Common Areas of Concern
One area of concern for plaintiffs and defendants alike is the standard of review used by the courts for evaluating ERISA cases. In reviewing whether a denial of benefits was valid, courts will use a de novo (without consideration of previous rulings) standard unless the benefits plan gives the administrator discretionary authority to determine eligibility. If the plan administrator has discretionary authority, then the abuse of discretion standard applies, meaning the courts defer to the plan administrator unless there has been an abuse of discretion on the administrator’s part. See Firestone Tire & Rubber Co. v. Bruch, 489 U.S. 101, 115 (1989).
Another issue that commonly arises is a conflict of interest, in which the plan administrator, who has the authority to deny claims, is also the entity that pays the plan benefits to the beneficiaries.
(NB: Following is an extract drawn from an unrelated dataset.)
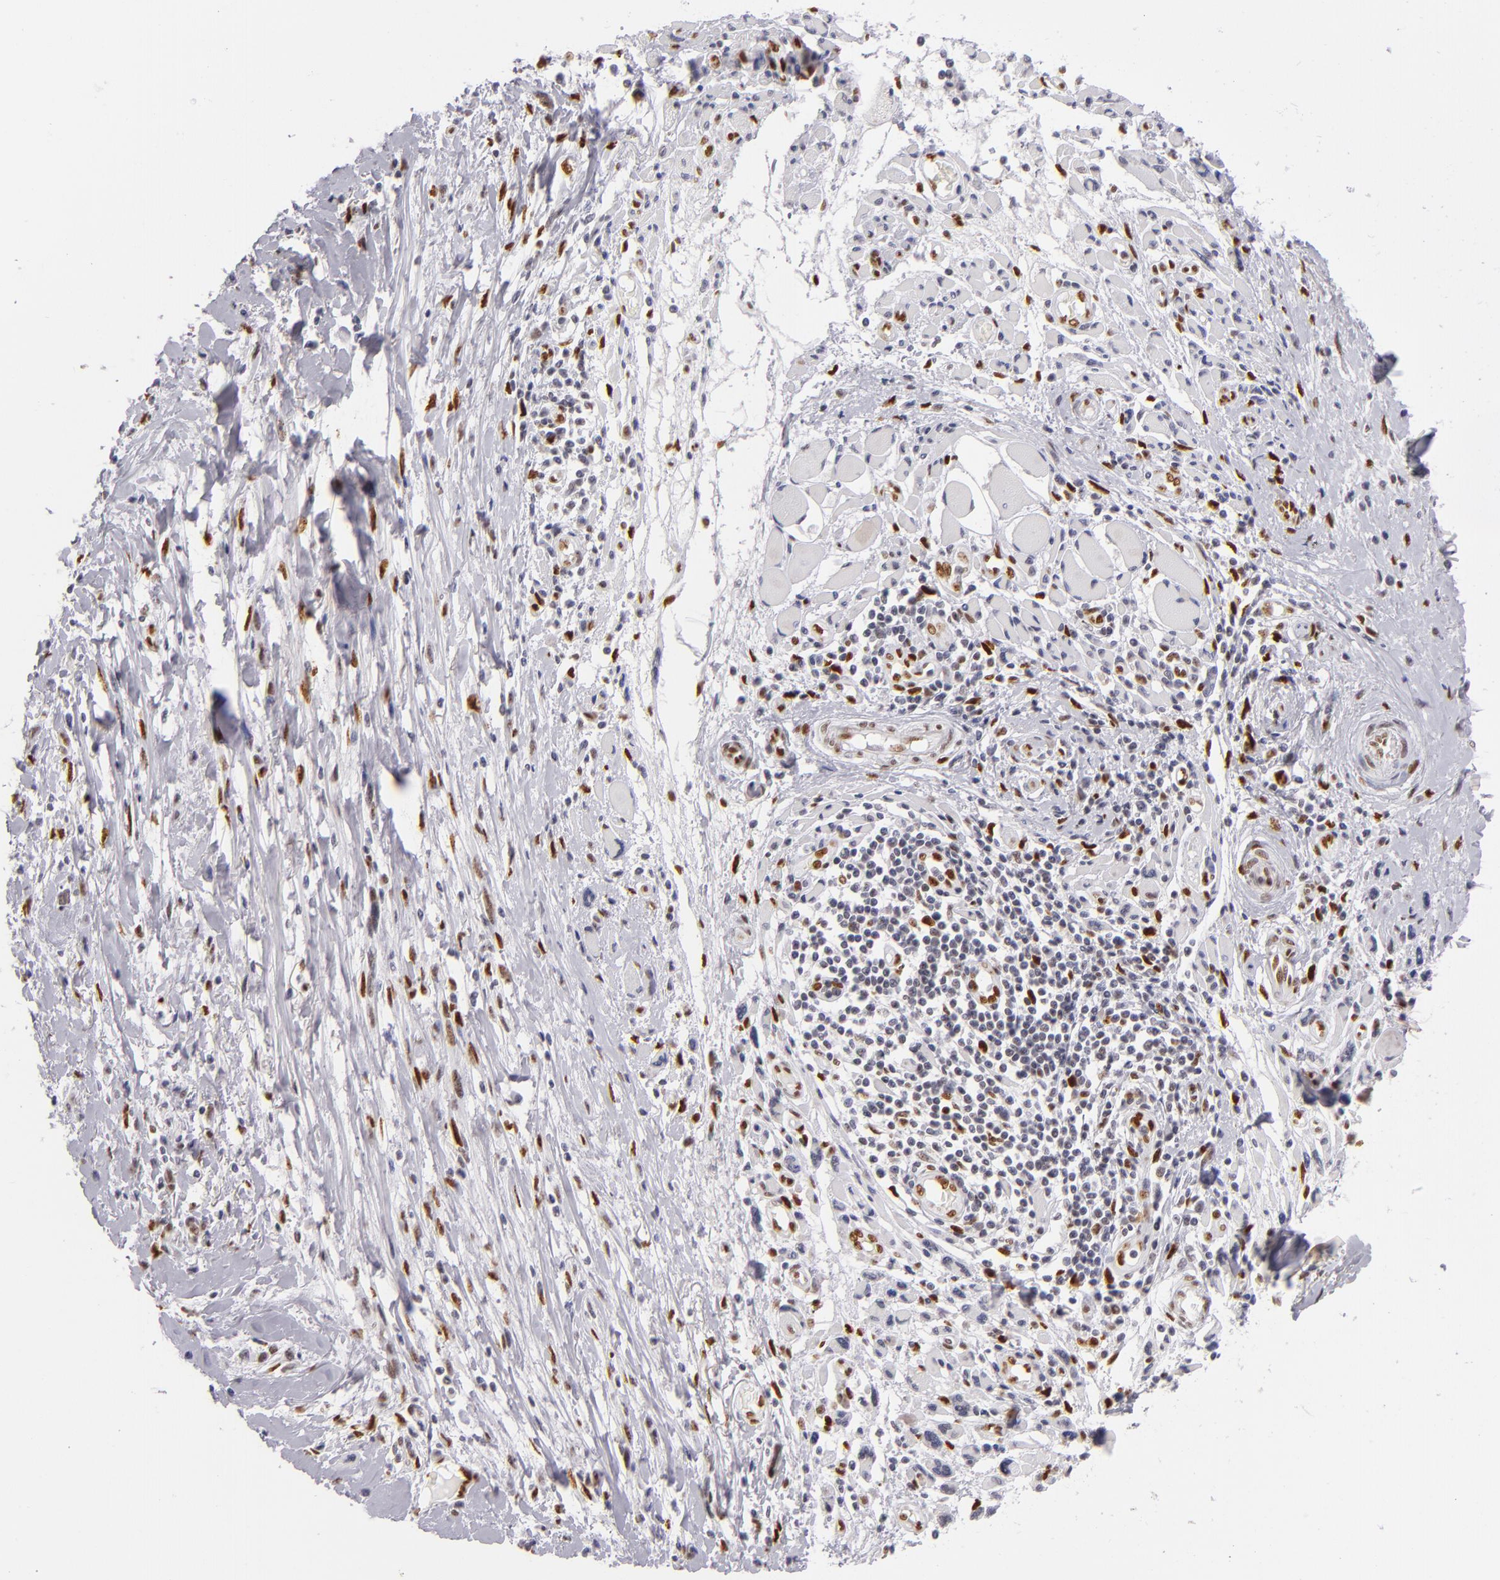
{"staining": {"intensity": "moderate", "quantity": "25%-75%", "location": "nuclear"}, "tissue": "melanoma", "cell_type": "Tumor cells", "image_type": "cancer", "snomed": [{"axis": "morphology", "description": "Malignant melanoma, NOS"}, {"axis": "topography", "description": "Skin"}], "caption": "Melanoma stained for a protein (brown) demonstrates moderate nuclear positive staining in approximately 25%-75% of tumor cells.", "gene": "TOP3A", "patient": {"sex": "male", "age": 91}}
In 2008, the U.S. Supreme Court in Metropolitan Life Insurance Co. v. Glenn held that if there is a conflict of interest in that the plan administrator is also the payer of claims, then the conflict is a factor “in determining whether the plan administrator has abused its discretion in denying benefits; and that the significance of the factor will depend upon the circumstances of the particular case.” Glenn, 554 U.S. at 105.
The U.S. Department of Labor provides compliance assistance guidelines for employers to comply with all ERISA regulations. These guidelines can be found at: http://www.dol.gov/ebsa/compliance_assistance.html.
ERISA is one of the most regulated areas of the healthcare industry and will most likely continue to remain so. ERISA will also be a continuing source of litigation when benefits claims are denied by plan administrators and subsequently, the courts.